▶ _DATA EXCERPTS_
+ + + + +

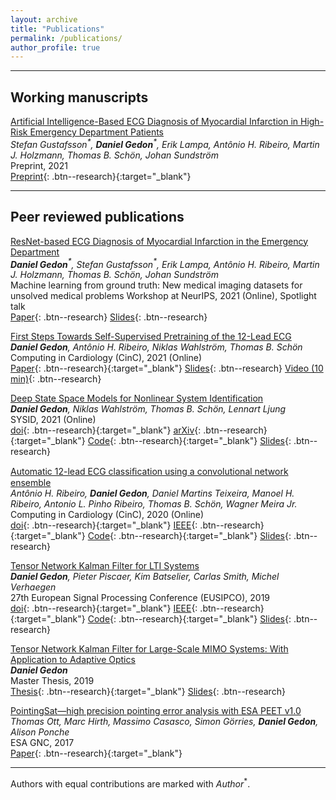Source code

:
 ```yaml
---
layout: archive
title: "Publications"
permalink: /publications/
author_profile: true
---
```


---
## Working manuscripts

[Artificial Intelligence-Based ECG Diagnosis of Myocardial Infarction in High-Risk Emergency Department Patients](/publications/2202_nstemi/)\
*Stefan Gustafsson$^\ast$, **Daniel Gedon**$^\ast$, Erik Lampa, Antônio H. Ribeiro, Martin J. Holzmann, Thomas B. Schön, Johan Sundström*\
Preprint, 2021\
[Preprint](https://www.doi.org/10.2139/ssrn.3857655){: .btn--research}{:target="_blank"}

---
## Peer reviewed publications

[ResNet-based ECG Diagnosis of Myocardial Infarction in the Emergency Department](/publications/2112_nstemiworkshop/)\
***Daniel Gedon**$^\ast$, Stefan Gustafsson$^\ast$, Erik Lampa, Antônio H. Ribeiro, Martin J. Holzmann, Thomas B. Schön, Johan Sundström*\
Machine learning from ground truth: New medical imaging datasets for unsolved medical problems Workshop at NeurIPS, 2021 (Online), Spotlight talk\
[Paper](/files/pdf/publications/21_NSTEMI_AI_Health_workshop.pdf){: .btn--research}
[Slides](/files/pdf/slides/211214_neurips_gedon_handout.pdf){: .btn--research}


[First Steps Towards Self-Supervised Pretraining of the 12-Lead ECG](/publications/2109_ecgssl/)\
***Daniel Gedon**, Antônio H. Ribeiro, Niklas Wahlström, Thomas B. Schön*\
Computing in Cardiology (CinC), 2021 (Online)\
[Paper](https://www.cinc.org/2021/Program/accepted/162_Preprint.pdf){: .btn--research}{:target="_blank"}
[Slides](/files/pdf/slides/210915_ssl_ecg_handout.pdf){: .btn--research}
[Video (10 min)](https://www.dropbox.com/s/bvpi2h7qzkg5kod/21_cinc_ssl_ecg.mp4?dl=0){: .btn--research}


[Deep State Space Models for Nonlinear System Identification](/publications/2107_deepssm/)\
***Daniel Gedon**, Niklas Wahlström, Thomas B. Schön, Lennart Ljung*\
SYSID, 2021 (Online)\
[doi](https://doi.org/10.1016/j.ifacol.2021.08.406){: .btn--research}{:target="_blank"}
[arXiv](https://arxiv.org/abs/2003.14162){: .btn--research}{:target="_blank"}
[Code](https://github.com/dgedon/DeepSSM_SysID){: .btn--research}{:target="_blank"}
[Slides](/files/pdf/slides/210715_sysid_daniel_handout.pdf){: .btn--research}


[Automatic 12-lead ECG classiﬁcation using a convolutional network ensemble](/publications/2009_ecgensemble/)\
*Antônio H. Ribeiro, **Daniel Gedon**, Daniel Martins Teixeira, Manoel H. Ribeiro, Antonio L. Pinho Ribeiro, Thomas B. Schön, Wagner Meira Jr.*\
Computing in Cardiology (CinC), 2020 (Online)\
[doi](https://www.doi.org/10.22489/CinC.2020.130){: .btn--research}{:target="_blank"}
[IEEE](https://ieeexplore.ieee.org/document/9344356){: .btn--research}{:target="_blank"}
[Code](https://github.com/antonior92/physionet-12ecg-classification){: .btn--research}{:target="_blank"}
[Slides](/files/pdf/slides/200915_CinC.pdf){: .btn--research}


[Tensor Network Kalman Filter for LTI Systems](/publications/1909_tensornetworkkf/)\
***Daniel Gedon**, Pieter Piscaer, Kim Batselier, Carlas Smith, Michel Verhaegen*\
27th European Signal Processing Conference (EUSIPCO), 2019\
[doi](https://doi.org/10.23919/EUSIPCO.2019.8902976){: .btn--research}{:target="_blank"}
[IEEE](https://ieeexplore.ieee.org/abstract/document/8902976){: .btn--research}{:target="_blank"}
[Code](https://github.com/dgedon/Tensor-Kalman-Filter){: .btn--research}{:target="_blank"}
[Slides](/files/pdf/slides/190904_EUSIPCO_DanielGedon_handout.pdf){: .btn--research}


[Tensor Network Kalman Filter for Large-Scale MIMO Systems: With Application to Adaptive Optics](/publications/1907_masterthesis/)\
***Daniel Gedon***\
Master Thesis, 2019\
[Thesis](https://repository.tudelft.nl/islandora/object/uuid:2188c114-05ed-4fe6-9603-85de71e9bffd){: .btn--research}{:target="_blank"}
[Slides](/files/pdf/slides/190705_MasterThesis_DanielGedon_handout){: .btn--research}


[PointingSat—high precision pointing error analysis with ESA PEET v1.0](/publications/1706_pointingsat)\
*Thomas Ott, Marc Hirth, Massimo Casasco, Simon Görries, **Daniel Gedon**, Alison Ponche*\
ESA GNC, 2017\
[Paper](https://www.astos.de/download?TYPE=PAPER&ID=11){: .btn--research}{:target="_blank"}

---
Authors with equal contributions are marked with *Author*$^\ast$.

+ + + + +

Leave the pictures out. Otherwise, output the listing above exactly.

Source code

:
 ```yaml
---
layout: archive
title: "Publications"
permalink: /publications/
author_profile: true
---
```


---
## Working manuscripts

[Artificial Intelligence-Based ECG Diagnosis of Myocardial Infarction in High-Risk Emergency Department Patients](/publications/2202_nstemi/)\
*Stefan Gustafsson$^\ast$, **Daniel Gedon**$^\ast$, Erik Lampa, Antônio H. Ribeiro, Martin J. Holzmann, Thomas B. Schön, Johan Sundström*\
Preprint, 2021\
[Preprint](https://www.doi.org/10.2139/ssrn.3857655){: .btn--research}{:target="_blank"}

---
## Peer reviewed publications

[ResNet-based ECG Diagnosis of Myocardial Infarction in the Emergency Department](/publications/2112_nstemiworkshop/)\
***Daniel Gedon**$^\ast$, Stefan Gustafsson$^\ast$, Erik Lampa, Antônio H. Ribeiro, Martin J. Holzmann, Thomas B. Schön, Johan Sundström*\
Machine learning from ground truth: New medical imaging datasets for unsolved medical problems Workshop at NeurIPS, 2021 (Online), Spotlight talk\
[Paper](/files/pdf/publications/21_NSTEMI_AI_Health_workshop.pdf){: .btn--research}
[Slides](/files/pdf/slides/211214_neurips_gedon_handout.pdf){: .btn--research}


[First Steps Towards Self-Supervised Pretraining of the 12-Lead ECG](/publications/2109_ecgssl/)\
***Daniel Gedon**, Antônio H. Ribeiro, Niklas Wahlström, Thomas B. Schön*\
Computing in Cardiology (CinC), 2021 (Online)\
[Paper](https://www.cinc.org/2021/Program/accepted/162_Preprint.pdf){: .btn--research}{:target="_blank"}
[Slides](/files/pdf/slides/210915_ssl_ecg_handout.pdf){: .btn--research}
[Video (10 min)](https://www.dropbox.com/s/bvpi2h7qzkg5kod/21_cinc_ssl_ecg.mp4?dl=0){: .btn--research}


[Deep State Space Models for Nonlinear System Identification](/publications/2107_deepssm/)\
***Daniel Gedon**, Niklas Wahlström, Thomas B. Schön, Lennart Ljung*\
SYSID, 2021 (Online)\
[doi](https://doi.org/10.1016/j.ifacol.2021.08.406){: .btn--research}{:target="_blank"}
[arXiv](https://arxiv.org/abs/2003.14162){: .btn--research}{:target="_blank"}
[Code](https://github.com/dgedon/DeepSSM_SysID){: .btn--research}{:target="_blank"}
[Slides](/files/pdf/slides/210715_sysid_daniel_handout.pdf){: .btn--research}


[Automatic 12-lead ECG classiﬁcation using a convolutional network ensemble](/publications/2009_ecgensemble/)\
*Antônio H. Ribeiro, **Daniel Gedon**, Daniel Martins Teixeira, Manoel H. Ribeiro, Antonio L. Pinho Ribeiro, Thomas B. Schön, Wagner Meira Jr.*\
Computing in Cardiology (CinC), 2020 (Online)\
[doi](https://www.doi.org/10.22489/CinC.2020.130){: .btn--research}{:target="_blank"}
[IEEE](https://ieeexplore.ieee.org/document/9344356){: .btn--research}{:target="_blank"}
[Code](https://github.com/antonior92/physionet-12ecg-classification){: .btn--research}{:target="_blank"}
[Slides](/files/pdf/slides/200915_CinC.pdf){: .btn--research}


[Tensor Network Kalman Filter for LTI Systems](/publications/1909_tensornetworkkf/)\
***Daniel Gedon**, Pieter Piscaer, Kim Batselier, Carlas Smith, Michel Verhaegen*\
27th European Signal Processing Conference (EUSIPCO), 2019\
[doi](https://doi.org/10.23919/EUSIPCO.2019.8902976){: .btn--research}{:target="_blank"}
[IEEE](https://ieeexplore.ieee.org/abstract/document/8902976){: .btn--research}{:target="_blank"}
[Code](https://github.com/dgedon/Tensor-Kalman-Filter){: .btn--research}{:target="_blank"}
[Slides](/files/pdf/slides/190904_EUSIPCO_DanielGedon_handout.pdf){: .btn--research}


[Tensor Network Kalman Filter for Large-Scale MIMO Systems: With Application to Adaptive Optics](/publications/1907_masterthesis/)\
***Daniel Gedon***\
Master Thesis, 2019\
[Thesis](https://repository.tudelft.nl/islandora/object/uuid:2188c114-05ed-4fe6-9603-85de71e9bffd){: .btn--research}{:target="_blank"}
[Slides](/files/pdf/slides/190705_MasterThesis_DanielGedon_handout){: .btn--research}


[PointingSat—high precision pointing error analysis with ESA PEET v1.0](/publications/1706_pointingsat)\
*Thomas Ott, Marc Hirth, Massimo Casasco, Simon Görries, **Daniel Gedon**, Alison Ponche*\
ESA GNC, 2017\
[Paper](https://www.astos.de/download?TYPE=PAPER&ID=11){: .btn--research}{:target="_blank"}

---
Authors with equal contributions are marked with *Author*$^\ast$.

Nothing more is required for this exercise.